Michael Petusky, Analyst

Can I just confirm, George, you were speaking quickly when discussing some of the OUS development. Artegraft, Canada, and Australia filings in 2024, is that correct?

George LeMaitre, CEO

That is correct. And then also, we've thrown in roughly five more Asia Pac countries we'll file over there as well.

Michael Petusky, Analyst

And then offshore XenoSure is still 2025 in China.

George LeMaitre, CEO

Yeah. I mean it just keeps pushing away, but yes, XenoSure cardiac and peripheral in China 2025.

Michael Petusky, Analyst

Okay. Great. Well, listen, congratulations and particularly, congratulations to the team and particularly J.J. on that gross margin. I know you've been after that for a while and congrats. Thanks.

George LeMaitre, CEO

It's a thankless job, Mike.

Operator, Operator

And your next question comes from the line of James Sidoti with Sidoti & Co. Your line is now open.

James Sidoti, Analyst

Hi. Good afternoon and thanks for taking my questions. Can you talk a little bit more about the sales force expansion? You said, I think you're going to add about 14 folks in 2024. Can you break that out internationally and domestically?

George LeMaitre, CEO

Sure, it seems primarily focused on the domestic market. We have several opportunities lined up in the U.S., fewer in Canada, but it can be considered a North American effort. There are also a few in the Asia Pacific region, particularly with our newer subsidiaries. For instance, it wouldn’t make sense to enter Korea without providing three or four sales representatives. This year, most of our focus is in North America, with a slight presence in Asia and hardly any in Europe.

James Sidoti, Analyst

Okay.

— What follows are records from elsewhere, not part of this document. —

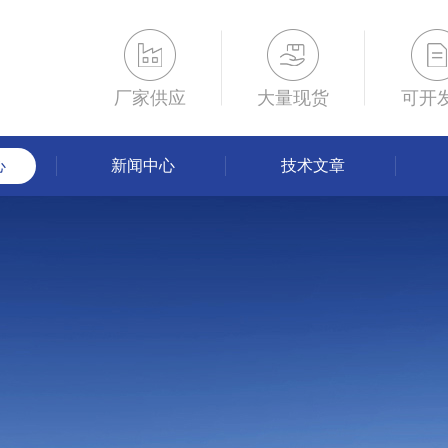
厂家供应
大量现货
可开
心
新闻中心
技术文章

And you mentioned you opened offices in Korea and Thailand, what were you doing this year with those folks just working into their home? Or what's changed?

George LeMaitre, CEO

In 2023, we completed our first full year of operations in Korea. Previously, we used a distributor who sold our products to Korean hospitals, a process that had been ongoing for four years before I arrived. We eventually acquired her distributorship, established an office, hired a general manager, and brought on three sales representatives for Korea. They have been functioning from our Seoul office for a year, following a similar approach in Thailand.

James Sidoti, Analyst

Okay. All right. And for 2024, you guided for about 9% organic growth. Is it fair to say that a significant portion of that is from pricing?

George LeMaitre, CEO

I would say we try not to guide on pricing, because it's so variable what's happening. But if you look back to the 12% and 5% this past year in 2023, 12% price, 5% units, maybe that relationship holds until we all know differently.

James Sidoti, Analyst

Okay. And then the last one, J.J., can you tell me what you're expecting the tax rate to be for 2024?

J.J. Pellegrino, CFO

For Q1 or a 2024, let's see, I put it, Jim, 24.3% and then for the full year, 24.1%.

James Sidoti, Analyst

Well, can you be a little more specific?

J.J. Pellegrino, CFO

You ask?

George LeMaitre, CEO

Thanks, Jim.

Operator, Operator

Ladies and gentlemen, that concludes today's conference. I would like to thank you for your participation, and you may now disconnect. Have a great day.